Sonia Grego: The company is spin off of Duke University. We started with pre seed investment by enthusiasts and believers of smart toilet that have been supported our research and they nurtured it since it was at the university stage. We are making fast progress. Our team is growing headed by a CEO. We have completed pre seed round. We have raised funds from federal sources and other sources. We have won first prize as a new business venture out of Harvard Business School. So, we have received recognition for the originality and the potential impact of our approach. And of course, we are now raising funds again.
Praveen Suthrum: What is the product price at do you know already or is it still evolving?
Sonia Grego: We are still working on the pricing structure of the smart toilet, but it will be in the range of the existing smart toilet.
Praveen Suthrum: What is the business model? Is it mainly by selling directly to consumers or are there other types of revenue sources that you’re envisioned?
Sonia Grego: Our first step will be a direct to consumer. We believe that once the users expand and we have a base of users, we’ll be able to conduct studies and demonstrate the value to healthcare of the data that the system produces. So, once we are able to demonstrate the improvement in outcomes, the savings in time and healthcare costs that the data produces, we envision more of a B to B to C model in which payers and big employers will be interested in subsidizing or partially reimbursing the device for their patients the same way as it is done for diabetes. Now, diabetes is a chronic disease is far ahead than GI chronic diseases, but GI chronic diseases are pretty expensive and really impactful on the quality of life of a large and increasing number of people. So, we believe that large employers and payers will take notice of a system that enables remote patient monitoring with all the savings that come and then further out, our market can expand to stool sampling and medical grade devices that target specific population and the whole sampling analysis. So, our model starts with a clear focus, but it expands into many directions.
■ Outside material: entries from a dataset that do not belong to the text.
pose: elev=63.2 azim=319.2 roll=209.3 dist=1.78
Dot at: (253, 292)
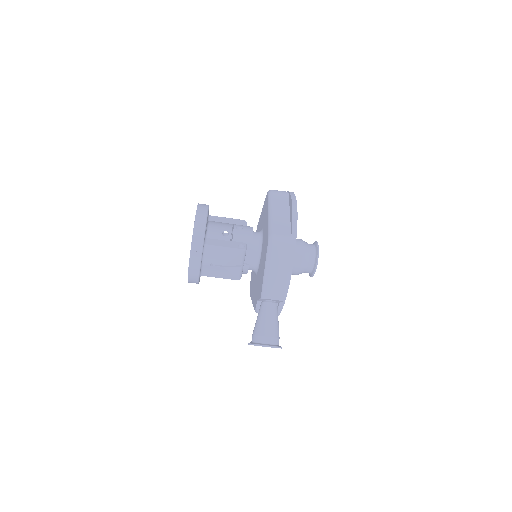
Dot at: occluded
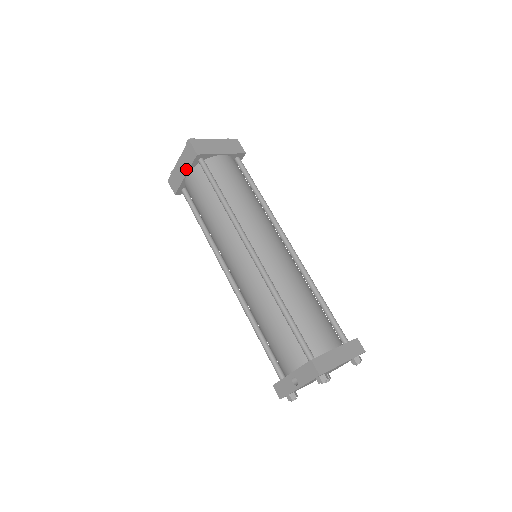
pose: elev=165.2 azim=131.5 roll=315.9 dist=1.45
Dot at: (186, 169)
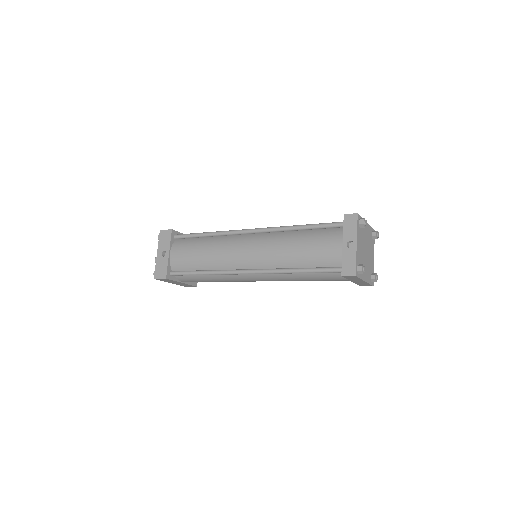
Dot at: (167, 249)
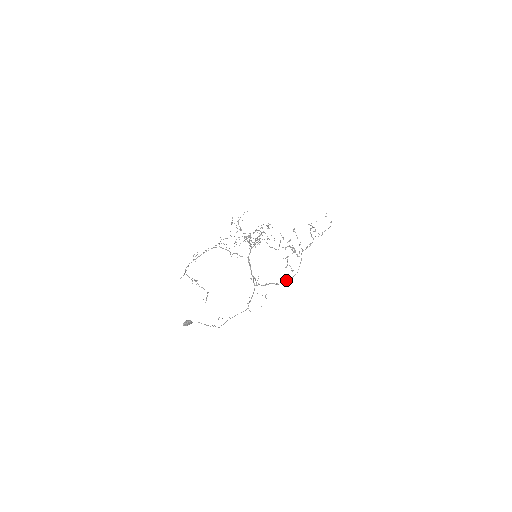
Praveen Suthrum: How far are you from a public launch of the product?
Sonia Grego: We are recruiting users for a pilot launch of our product later this fall and we want to have products for sale from our website in 2023 next year. So, we are very close to the launch of our first product.
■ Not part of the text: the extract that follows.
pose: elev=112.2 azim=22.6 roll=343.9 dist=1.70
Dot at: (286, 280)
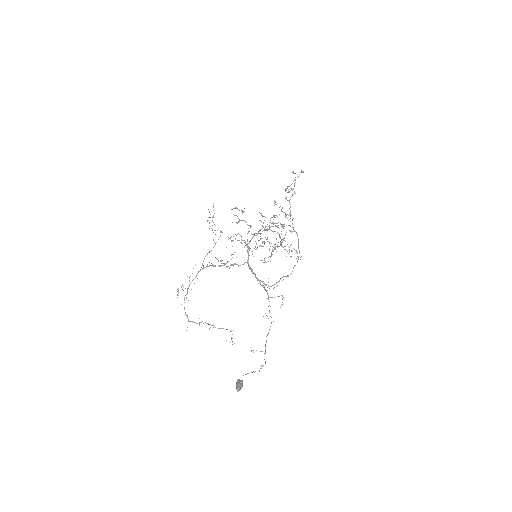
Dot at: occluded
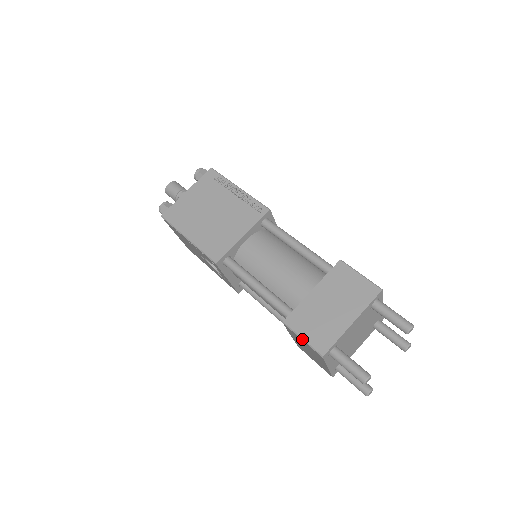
Praveen Suthrum: One final question before I let you go. Given this journey, in your view, what is the future of a specialty like gastroenterology?
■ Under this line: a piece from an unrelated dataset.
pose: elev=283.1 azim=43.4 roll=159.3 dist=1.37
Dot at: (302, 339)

Sonia Grego: The future of gastroenterology, like of many other specialties, is in telemedicine. That’s what called it as push forward. And digital technology has developed. For this specialty, particularly where there has been no at home biosensor tracking specific physiological activity of the patient. We believe our toilet will be an important tool that will enable care that is remote, that is proactive and not reactive, and that will track patients in the long term to keep them in a state of remittance and health.
Praveen Suthrum: It’s quite an amazing innovation. I’ve never spent so much time talking about stool, leave alone a toilet. So, it’s been very insightful and it’s amazing to note your journey from biomedical engineer to the founder of Coprata, Sonia Grego. Thank you so much for joining today on The Scope Forward Show.
Sonia Grego: Thanks for having me.
Praveen Suthrum: It was great talking to you.